IEEE 2- Economics of 3G Long-Term Evolution: the Business Case for the Mobile Operator


Many mobile operators are currently seeking
significant improvements to their 2G and 3G based cellular
systems. With significant improvements in the radio interface,
enabling a lower data access cost per megabyte, as well as several
potentially important new services, 3G Long-Term Evolution
(LTE) can bring substantial technological and economic benefits
to operators, and therefore provide a decisive advantage over
alternative wireless technologies.
This paper analyzes the economics of 3G LTE for a System
Architecture Evolution (SAE) network. The analysis starts by
describing the drivers for the further evolution of 3G networks
and the business case for the 3G LTE technology. This is followed
by a discussion of the general principles in techno-economic
modeling. Concluding the paper is a techno-economic analysis
for a 3G LTE operator with its own 3G network.
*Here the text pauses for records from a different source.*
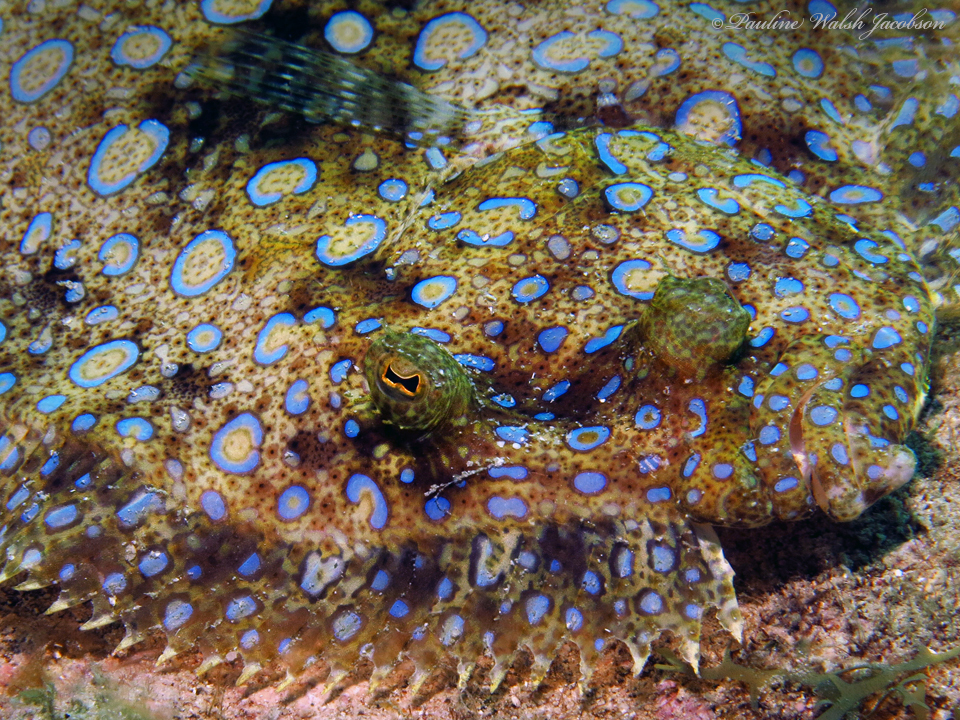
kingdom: Animalia
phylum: Chordata
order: Pleuronectiformes
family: Bothidae
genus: Bothus
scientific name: Bothus lunatus
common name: Peacock flounder
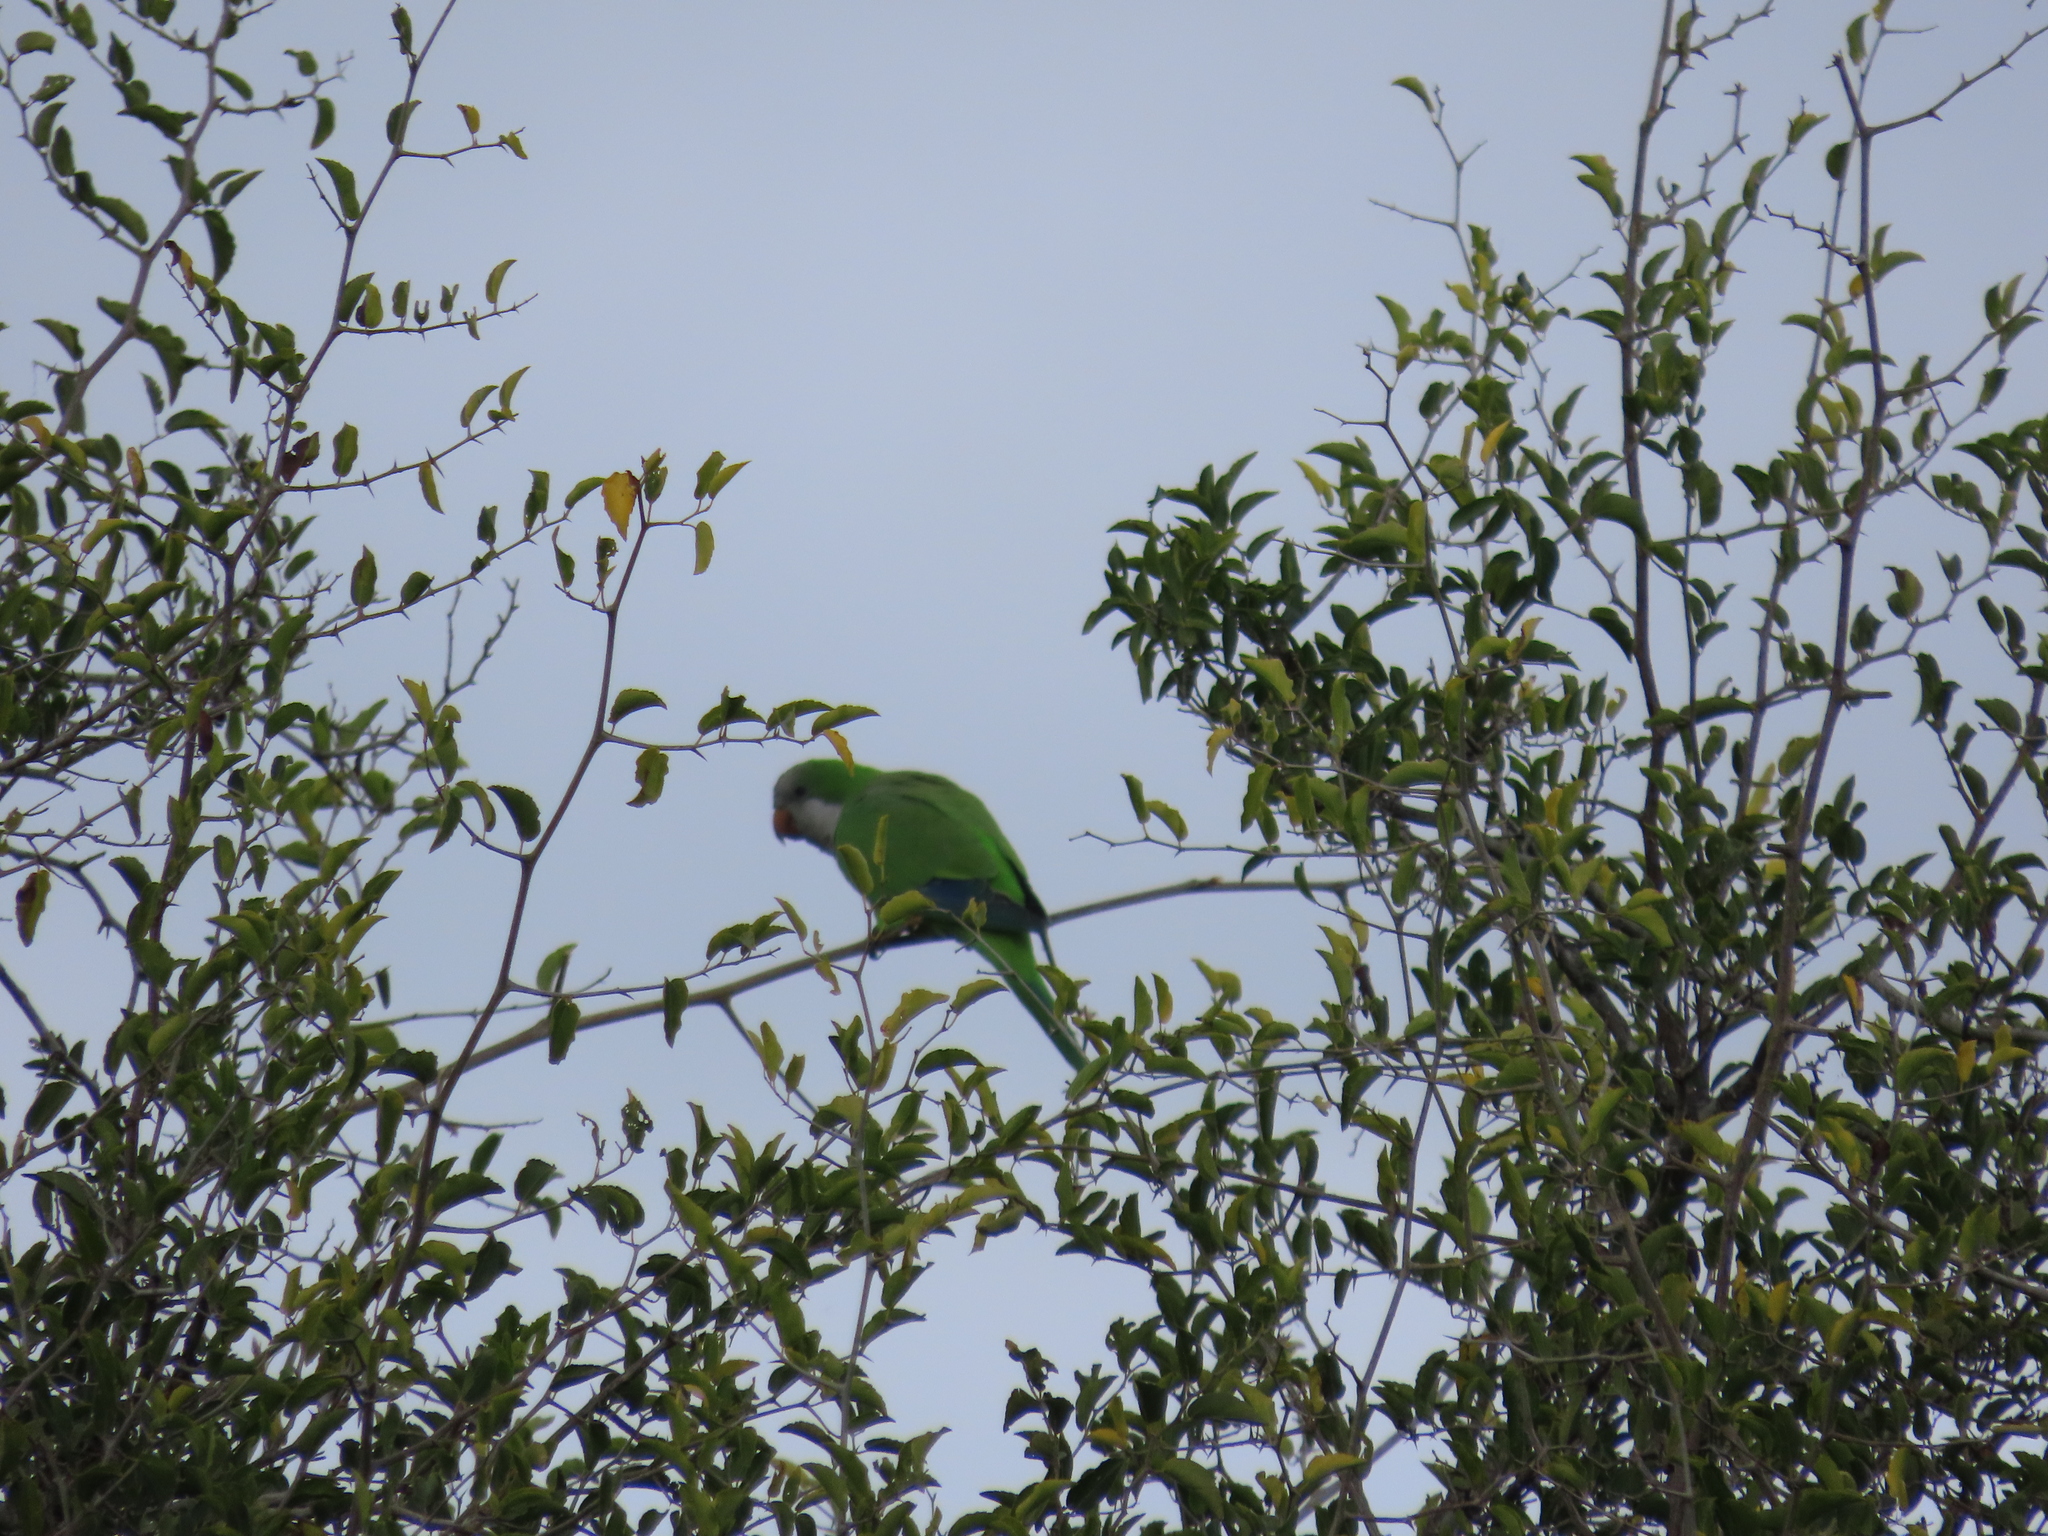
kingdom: Animalia
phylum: Chordata
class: Aves
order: Psittaciformes
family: Psittacidae
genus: Myiopsitta
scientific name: Myiopsitta monachus
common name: Monk parakeet
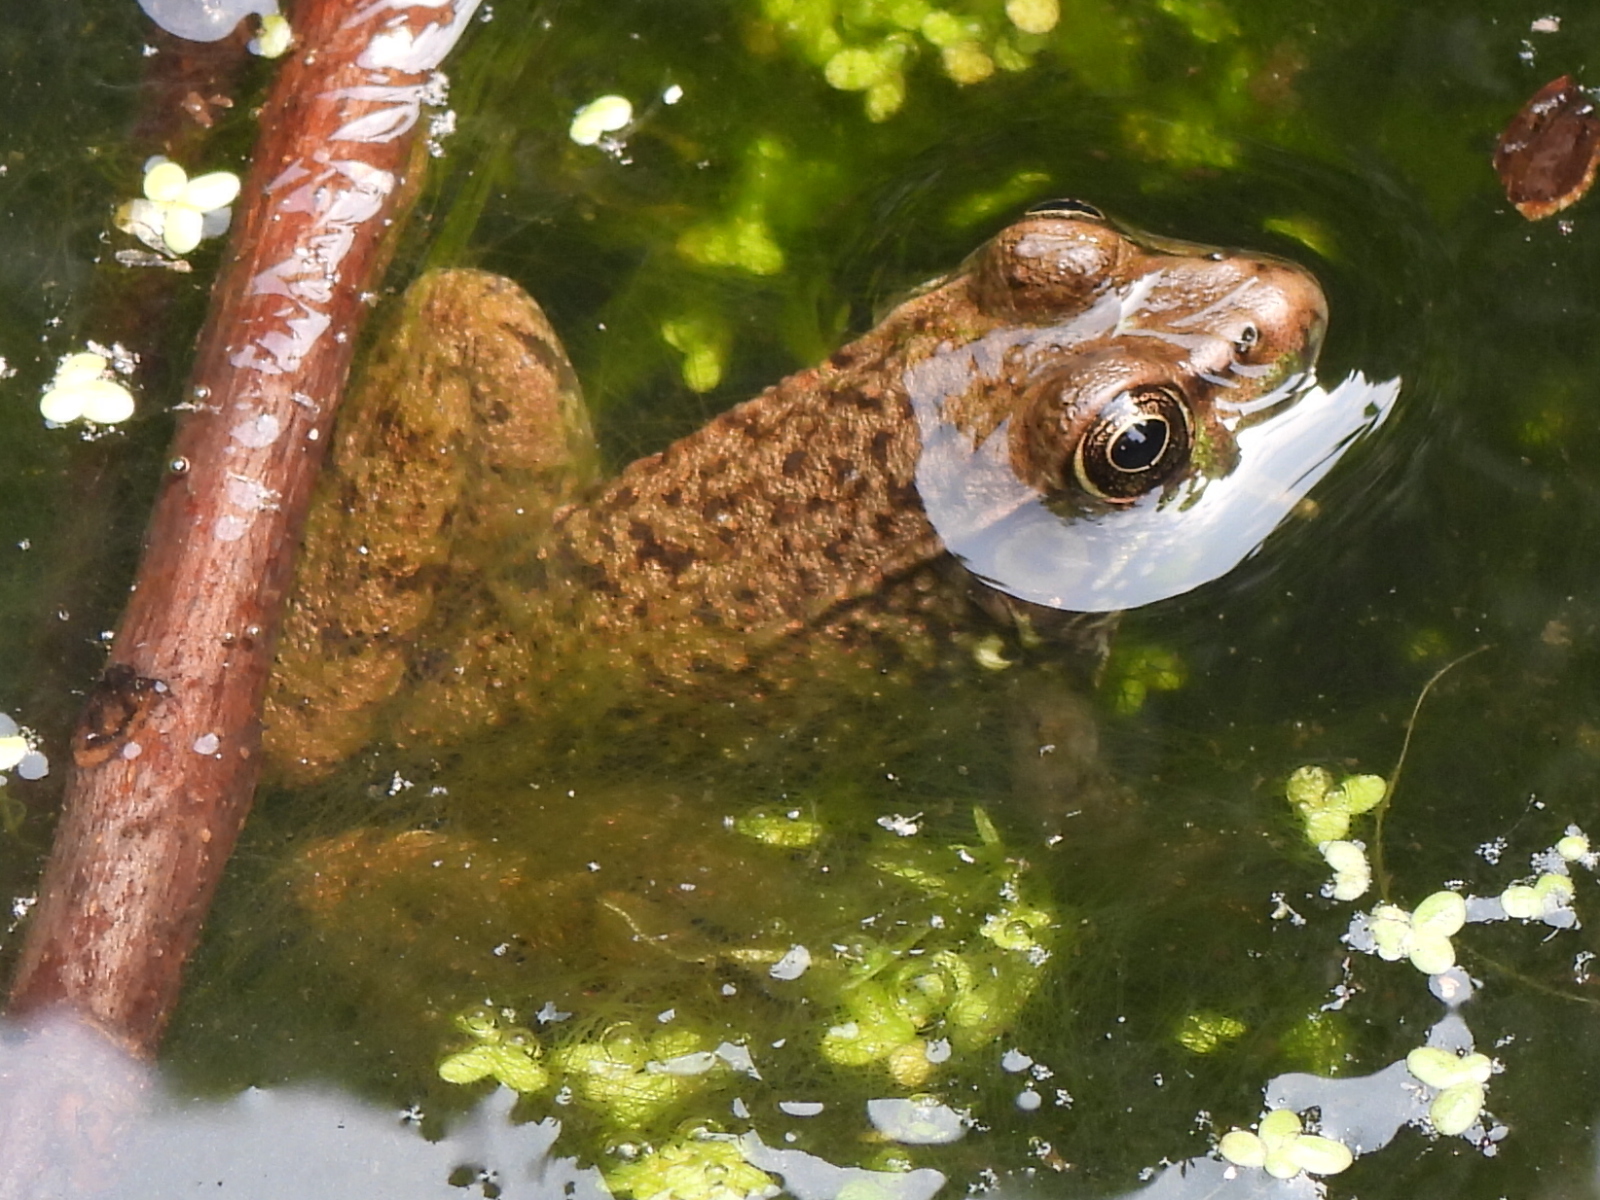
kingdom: Animalia
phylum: Chordata
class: Amphibia
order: Anura
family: Ranidae
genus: Lithobates
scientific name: Lithobates clamitans
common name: Green frog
The analysis is carried out by the construction of a technoeconomic
simulation model, which looks at a large Southeast
Asian type country from 2010 to 2019. Two different cases are
analyzed: a fixed use case, similar to that of wireless DSL, and a
mobile use case, similar to that of 3G cellular data. The
respective addressable markets are one million and ten million
users. For these two cases, the total costs of building and
operating the SAE network are 80 million and 2 billion euros.
For the fixed case, an ARPU of 15 euros per month is sufficient
for break-even; for the mobile case, an ARPU of 10 euros.